To address the Ebola outbreak in West Africa, the World Health Organization and the United Nations Children’s Fund led a multilevel and multisectoral intervention known as the Ebola response effort. Although surveillance systems were able to detect reduction in Ebola incidence, there was little understanding of the implemented activities within affected areas. To address this gap, this empirical case study examined (a) implementation of Ebola response activities and associated bending the curve of incidence of Ebola virus disease and (b) candidate factors associated with fuller implementation of the Ebola response effort. A mix of qualitative and quantitative methods were used to address these questions.
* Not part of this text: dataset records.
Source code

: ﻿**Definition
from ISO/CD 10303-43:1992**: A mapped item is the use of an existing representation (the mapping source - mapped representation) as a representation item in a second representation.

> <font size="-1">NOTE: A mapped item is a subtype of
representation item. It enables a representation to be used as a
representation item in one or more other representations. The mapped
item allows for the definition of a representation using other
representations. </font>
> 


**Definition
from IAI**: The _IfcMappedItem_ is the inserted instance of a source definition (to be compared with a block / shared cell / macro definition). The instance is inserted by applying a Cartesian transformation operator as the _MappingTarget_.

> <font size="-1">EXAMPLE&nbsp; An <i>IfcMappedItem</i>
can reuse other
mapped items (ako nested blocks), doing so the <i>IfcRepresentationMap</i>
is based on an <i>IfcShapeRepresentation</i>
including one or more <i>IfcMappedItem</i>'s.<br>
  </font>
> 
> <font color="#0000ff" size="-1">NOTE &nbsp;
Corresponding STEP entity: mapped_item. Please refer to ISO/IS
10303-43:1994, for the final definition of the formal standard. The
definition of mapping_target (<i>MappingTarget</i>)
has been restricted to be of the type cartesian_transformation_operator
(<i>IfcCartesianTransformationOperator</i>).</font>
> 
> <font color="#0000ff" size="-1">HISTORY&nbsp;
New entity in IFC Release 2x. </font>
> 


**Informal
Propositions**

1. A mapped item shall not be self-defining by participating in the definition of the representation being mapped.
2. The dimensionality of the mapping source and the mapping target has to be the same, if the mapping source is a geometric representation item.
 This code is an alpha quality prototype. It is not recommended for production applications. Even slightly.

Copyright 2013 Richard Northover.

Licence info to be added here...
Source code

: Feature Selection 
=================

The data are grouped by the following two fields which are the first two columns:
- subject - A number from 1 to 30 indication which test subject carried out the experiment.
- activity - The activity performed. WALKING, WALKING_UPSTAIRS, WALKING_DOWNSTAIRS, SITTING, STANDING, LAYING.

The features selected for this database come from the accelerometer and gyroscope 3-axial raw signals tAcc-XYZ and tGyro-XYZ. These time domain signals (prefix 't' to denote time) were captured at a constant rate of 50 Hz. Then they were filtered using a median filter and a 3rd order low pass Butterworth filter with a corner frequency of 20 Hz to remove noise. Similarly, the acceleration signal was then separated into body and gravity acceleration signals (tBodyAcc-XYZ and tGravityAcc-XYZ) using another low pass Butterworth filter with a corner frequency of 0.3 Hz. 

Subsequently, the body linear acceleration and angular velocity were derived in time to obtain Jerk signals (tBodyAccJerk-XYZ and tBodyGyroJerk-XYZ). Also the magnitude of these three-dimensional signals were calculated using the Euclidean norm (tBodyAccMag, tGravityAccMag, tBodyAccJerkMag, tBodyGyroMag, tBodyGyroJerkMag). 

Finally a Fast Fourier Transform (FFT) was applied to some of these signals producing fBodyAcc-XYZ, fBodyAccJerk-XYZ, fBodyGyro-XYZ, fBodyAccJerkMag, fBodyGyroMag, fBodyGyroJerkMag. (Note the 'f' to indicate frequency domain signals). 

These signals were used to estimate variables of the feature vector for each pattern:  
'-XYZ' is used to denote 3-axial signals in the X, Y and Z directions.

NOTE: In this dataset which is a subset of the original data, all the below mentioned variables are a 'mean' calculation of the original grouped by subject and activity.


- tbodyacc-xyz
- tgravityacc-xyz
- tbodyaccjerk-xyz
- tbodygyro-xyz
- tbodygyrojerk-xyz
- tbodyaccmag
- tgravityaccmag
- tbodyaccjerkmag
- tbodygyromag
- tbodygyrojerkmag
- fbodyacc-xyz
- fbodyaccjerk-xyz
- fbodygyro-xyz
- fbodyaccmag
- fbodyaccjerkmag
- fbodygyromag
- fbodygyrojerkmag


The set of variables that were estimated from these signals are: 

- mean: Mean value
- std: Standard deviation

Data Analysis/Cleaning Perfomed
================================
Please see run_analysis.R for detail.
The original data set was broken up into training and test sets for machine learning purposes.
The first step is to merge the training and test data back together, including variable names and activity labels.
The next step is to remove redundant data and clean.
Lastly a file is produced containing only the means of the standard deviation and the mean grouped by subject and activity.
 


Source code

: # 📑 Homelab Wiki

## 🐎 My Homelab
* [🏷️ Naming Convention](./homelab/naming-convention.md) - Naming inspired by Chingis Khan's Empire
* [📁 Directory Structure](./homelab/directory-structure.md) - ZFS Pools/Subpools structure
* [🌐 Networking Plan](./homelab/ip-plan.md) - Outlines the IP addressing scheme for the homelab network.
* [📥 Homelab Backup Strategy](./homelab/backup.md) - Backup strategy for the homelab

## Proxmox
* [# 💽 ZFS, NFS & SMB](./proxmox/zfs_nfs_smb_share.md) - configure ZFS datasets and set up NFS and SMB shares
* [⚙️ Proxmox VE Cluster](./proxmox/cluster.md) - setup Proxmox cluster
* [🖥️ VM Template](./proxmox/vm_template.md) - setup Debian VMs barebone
A participatory monitoring and evaluation system was used to capture, code, characterize, and communicate nearly a hundred Ebola response activities implemented in Lofa County, a highly affected area in Liberia. The Ebola response effort was enabled by community engagement and collaboration across different sectors. Results showed fuller implementation corresponded with a marked reduction in Ebola virus disease. This report concludes with a discussion of how monitoring and evaluation can strengthen implementation of activities needed to address disease outbreaks.